„Die Zeiten sind doch vorbei, in denen wir uns per Video treffen müssen. In Präsenz ist es doch viel schöner.“ Das höre ich immer wieder, wenn ich mit anderen Menschen Termine vereinbare. Ja, natürlich ist es schön, sich „so richtig“ gegenüber zu sitzen und miteinander zu reden. Besonders bei Gruppen, die sich zum ersten Mal begegnen, oder wenn es um eine komplizierte Angelegenheit geht, ziehe ich ein analoges Treffen vor. Ich schaue meinen Mitmenschen gerne direkt ins Gesicht. Aber im Großen und Ganzen bin ich eine Freundin digitaler Treffen. In den zurückliegenden drei Jahren habe ich viele Erfahrungen sammeln können und bin inzwischen überzeugt: Gemeinschaft ist auch per Zoom (oder einem anderen Dienst) möglich: ob beim digitalen Stammtisch, in der geistlich-spirituellen Weggemeinschaft, beim Planungsmeeting oder beim Gottesdienst mit Abendmahl. Manchmal liegen mehrere hundert Kilometer zwischen uns und trotzdem sind wir uns nah.
Bei solchen Gelegenheiten erlebe ich doppelt geschenkte Zeit. Nicht nur das Treffen ist ein Geschenk, sondern auch die Zeit, die ich sonst im Auto oder im Zug verbracht hätte.

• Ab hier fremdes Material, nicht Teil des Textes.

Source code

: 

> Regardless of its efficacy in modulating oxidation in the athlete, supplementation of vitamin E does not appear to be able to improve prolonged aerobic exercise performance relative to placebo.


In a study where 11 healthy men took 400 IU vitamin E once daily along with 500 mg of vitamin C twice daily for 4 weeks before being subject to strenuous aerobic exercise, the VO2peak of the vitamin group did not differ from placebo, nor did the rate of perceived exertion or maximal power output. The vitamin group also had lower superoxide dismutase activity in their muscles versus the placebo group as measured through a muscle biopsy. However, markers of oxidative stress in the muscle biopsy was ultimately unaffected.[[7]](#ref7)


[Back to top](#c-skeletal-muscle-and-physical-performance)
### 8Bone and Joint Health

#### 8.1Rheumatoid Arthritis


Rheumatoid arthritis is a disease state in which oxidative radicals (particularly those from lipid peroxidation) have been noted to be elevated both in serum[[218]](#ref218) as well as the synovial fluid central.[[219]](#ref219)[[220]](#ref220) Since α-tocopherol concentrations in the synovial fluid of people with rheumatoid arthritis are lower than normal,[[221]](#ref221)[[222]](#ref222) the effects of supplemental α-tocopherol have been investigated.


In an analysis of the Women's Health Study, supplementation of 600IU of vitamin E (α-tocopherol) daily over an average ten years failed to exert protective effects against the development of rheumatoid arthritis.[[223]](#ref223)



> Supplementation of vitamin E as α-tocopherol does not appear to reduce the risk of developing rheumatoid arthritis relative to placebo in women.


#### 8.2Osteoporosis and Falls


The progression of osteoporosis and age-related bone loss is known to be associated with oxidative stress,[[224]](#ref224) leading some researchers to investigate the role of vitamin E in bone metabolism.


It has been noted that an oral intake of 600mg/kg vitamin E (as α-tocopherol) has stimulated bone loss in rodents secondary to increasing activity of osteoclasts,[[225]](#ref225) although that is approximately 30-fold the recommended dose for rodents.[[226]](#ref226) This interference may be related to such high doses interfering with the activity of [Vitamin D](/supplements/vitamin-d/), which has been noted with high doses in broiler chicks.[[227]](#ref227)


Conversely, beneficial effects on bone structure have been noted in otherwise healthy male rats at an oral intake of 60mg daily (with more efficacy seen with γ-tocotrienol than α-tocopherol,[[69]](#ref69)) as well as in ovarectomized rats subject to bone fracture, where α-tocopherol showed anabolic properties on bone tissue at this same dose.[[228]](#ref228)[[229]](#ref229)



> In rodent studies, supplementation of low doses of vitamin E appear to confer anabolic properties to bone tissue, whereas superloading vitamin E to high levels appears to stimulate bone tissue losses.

Vor ein paar Wochen wurde eine Sitzung, zu der alle Beteiligten weite Anfahrtswege hatten, wegen einer Unwetterwarnung kurzfristig ins Digitale verlegt. Die Nachricht erreichte mich ein paar Minuten bevor ich mich auf den Weg zum Bahnhof machen wollte. Die Zeit, die ich für die Hinfahrt gebraucht hätte, nutzte ich am Schreibtisch für dienstliche Aufgaben. Die Zeit für die Rückfahrt nahm ich als persönliches Geschenk: ich stieg aufs Fahrrad und besuchte meine Eltern für einen kleinen Plausch. Auf dem Rückweg traf ich eine Bekannte. Wir haben nicht oft Zeit füreinander. Jetzt hatten wir sie. Schließlich hielt ich noch an einem Gartenzaun. Aus dem anfänglichen Smalltalk wurde ein tiefgehendes Gespräch. „Das war schön! Kommen Sie doch gerne wieder“, wurde ich verabschiedet.
Mal sehen, wann ich das nächste Mal Zeit geschenkt bekomme und wie ich sie dann verbringe.